There would be an advantage to this over letting CutList do it automatically. That is you could lay parts out so they’ll nest and make more efficient use of the plywood. cutList only places components based on the dimensions of their bounding boxes.


Components (and groups) each have their own local axes and origin.
It’s up to you how you set them up for the component. They can always be changed to be convenient for you for say a different purpose like getting a cutsheet.

For instance copy an awkard oriented component to the side. Then right click on it and select ‘Make Unique’. Now you can play with it without messing up the original. Right click on the copy and select ‘Change Axes’ to get them oriented conveniently.
With groups you’ll have to enter their context to change axes! Double click on the group to enter its contect. Then right clcik on the content and select ‘Change Axes’ in the context menu.

You can create “flat” objects as components in which you set up a glueing plane (the local red/green plane). Then when you pick such a component in the component browser it will automatically orient itself flat on a face it is put on.

If some group or component is (partly) submerged you can work in X-Ray face style to grab it at a submerged vertex to lift it again.

Do not work (for now) with plywood but with a single face to position the parts on. A face has no thickness and makes life easier.


You could throw it on the floor and draw round the bits.


Thanks for the replies… So, If I wanted for someone to be able to easily move a component to a cut list, I could orient a copy of the component correctly for cut sheet transfer.
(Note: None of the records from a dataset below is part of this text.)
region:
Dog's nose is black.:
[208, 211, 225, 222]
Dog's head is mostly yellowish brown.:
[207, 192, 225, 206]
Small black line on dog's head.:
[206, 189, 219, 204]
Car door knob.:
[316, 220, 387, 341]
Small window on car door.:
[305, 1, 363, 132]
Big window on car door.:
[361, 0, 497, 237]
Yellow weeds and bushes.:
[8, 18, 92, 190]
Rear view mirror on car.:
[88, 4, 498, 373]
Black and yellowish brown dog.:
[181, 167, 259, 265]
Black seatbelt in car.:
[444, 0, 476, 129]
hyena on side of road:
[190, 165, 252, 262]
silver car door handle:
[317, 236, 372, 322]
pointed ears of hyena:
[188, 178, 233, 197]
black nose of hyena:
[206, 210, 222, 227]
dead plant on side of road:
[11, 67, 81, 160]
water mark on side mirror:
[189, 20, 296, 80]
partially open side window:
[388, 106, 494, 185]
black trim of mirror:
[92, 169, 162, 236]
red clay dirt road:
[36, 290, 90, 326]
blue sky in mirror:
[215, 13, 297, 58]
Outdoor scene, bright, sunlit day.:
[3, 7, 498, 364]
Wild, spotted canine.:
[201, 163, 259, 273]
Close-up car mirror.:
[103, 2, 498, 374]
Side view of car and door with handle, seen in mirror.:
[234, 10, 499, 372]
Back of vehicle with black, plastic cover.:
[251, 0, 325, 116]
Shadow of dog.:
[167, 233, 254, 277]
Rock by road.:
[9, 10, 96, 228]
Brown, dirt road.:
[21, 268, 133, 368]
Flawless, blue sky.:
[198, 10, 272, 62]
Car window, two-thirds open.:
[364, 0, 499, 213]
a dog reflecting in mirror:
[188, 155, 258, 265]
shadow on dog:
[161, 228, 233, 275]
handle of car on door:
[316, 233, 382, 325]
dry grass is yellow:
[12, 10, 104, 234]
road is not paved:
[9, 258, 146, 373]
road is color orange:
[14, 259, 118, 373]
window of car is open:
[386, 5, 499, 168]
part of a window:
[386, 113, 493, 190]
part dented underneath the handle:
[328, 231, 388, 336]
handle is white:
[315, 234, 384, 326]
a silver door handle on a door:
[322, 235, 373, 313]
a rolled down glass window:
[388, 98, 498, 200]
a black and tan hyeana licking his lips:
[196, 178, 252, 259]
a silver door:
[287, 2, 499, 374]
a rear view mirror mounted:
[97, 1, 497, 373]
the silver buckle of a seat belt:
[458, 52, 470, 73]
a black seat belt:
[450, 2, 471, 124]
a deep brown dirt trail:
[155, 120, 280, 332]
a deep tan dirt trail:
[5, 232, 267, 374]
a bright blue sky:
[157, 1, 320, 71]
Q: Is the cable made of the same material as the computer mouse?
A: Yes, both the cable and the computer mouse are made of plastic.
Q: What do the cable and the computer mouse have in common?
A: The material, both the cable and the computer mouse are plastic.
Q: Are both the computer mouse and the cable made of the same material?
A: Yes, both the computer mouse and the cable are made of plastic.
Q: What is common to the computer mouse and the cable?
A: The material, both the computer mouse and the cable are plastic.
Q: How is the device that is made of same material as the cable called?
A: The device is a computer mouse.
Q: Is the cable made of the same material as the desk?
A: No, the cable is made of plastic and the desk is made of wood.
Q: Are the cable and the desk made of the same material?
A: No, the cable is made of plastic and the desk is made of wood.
Then, save it as a component with a different name, like component 1 pattern or something?

Dave Roderick


You can have as many instances (copies) of a Component in a model as you need. Each one can have its own location, orientation, and even scale. So, there is no need to save separately based on where you place them in the model. You can also use scenes and layers to have selected instances visible in a scene so that the copies don’t clutter up your main view of the model.